**Exercise 1**
According to the cycling race report, how many riders does the US Postal Service team have left?
**Exercise 2**
Rewrite the stretch of the cycling race report from "With Roberto Heras'" through "Vuelta in 2000.", putting "the final stage" in place of "Madrid".
(Beginning of Extracted text)
Unfortunately for the riders, who weren't too happy about the climb and the conditions, it was an amazing stage to watch. Perhaps some parts of the stage were a little too extreme, but the Angliru definitely captured the public's interest. It is no more brutal than Paris-Roubaix, and is much shorter. It will surely be back in future editions.

Bruyneel comments on Heras' win

With Roberto Heras' win on the Angliru stage yesterday, US Postal Service director Johan Bruyneel now has the job of having his men defend the leader's jersey for the next five days. This is not going to be an easy task, given that the team is down to six riders including Heras. However, at this stage of the race it's important that Heras be in the lead if he's to have any options on the overall by Madrid.

"Yesterday's stage to the Angliru was the stage that we all had been waiting for since the beginning of the Vuelta," said Johan Bruyneel. "This mountain is where Roberto won the Vuelta in 2000.
(End of Extracted text)
(Beginning of Supplied entries)
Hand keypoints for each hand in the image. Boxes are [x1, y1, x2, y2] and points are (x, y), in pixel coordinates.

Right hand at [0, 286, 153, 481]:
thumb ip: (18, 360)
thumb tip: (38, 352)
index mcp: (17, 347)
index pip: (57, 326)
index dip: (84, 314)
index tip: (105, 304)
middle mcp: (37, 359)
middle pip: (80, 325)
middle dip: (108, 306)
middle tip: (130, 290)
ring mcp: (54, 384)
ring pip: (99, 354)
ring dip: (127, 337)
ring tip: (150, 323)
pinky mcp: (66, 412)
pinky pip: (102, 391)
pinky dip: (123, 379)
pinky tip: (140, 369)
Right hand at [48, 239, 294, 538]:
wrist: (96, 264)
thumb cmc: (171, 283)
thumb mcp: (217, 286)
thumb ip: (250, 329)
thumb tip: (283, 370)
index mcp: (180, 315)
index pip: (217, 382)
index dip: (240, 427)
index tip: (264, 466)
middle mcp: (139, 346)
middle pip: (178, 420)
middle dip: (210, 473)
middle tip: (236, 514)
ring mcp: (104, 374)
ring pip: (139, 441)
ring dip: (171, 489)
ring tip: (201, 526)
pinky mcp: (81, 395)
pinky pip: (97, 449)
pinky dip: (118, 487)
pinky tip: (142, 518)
(End of Supplied entries)
**Task answer 1**
Six riders, including Heras.

**Task answer 2**
With Roberto Heras' win on the Angliru stage yesterday, US Postal Service director Johan Bruyneel now has the job of having his men defend the leader's jersey for the next five days. This is not going to be an easy task, given that the team is down to six riders including Heras. However, at this stage of the race it's important that Heras be in the lead if he's to have any options on the overall by the final stage.

"Yesterday's stage to the Angliru was the stage that we all had been waiting for since the beginning of the Vuelta," said Johan Bruyneel. "This mountain is where Roberto won the Vuelta in 2000.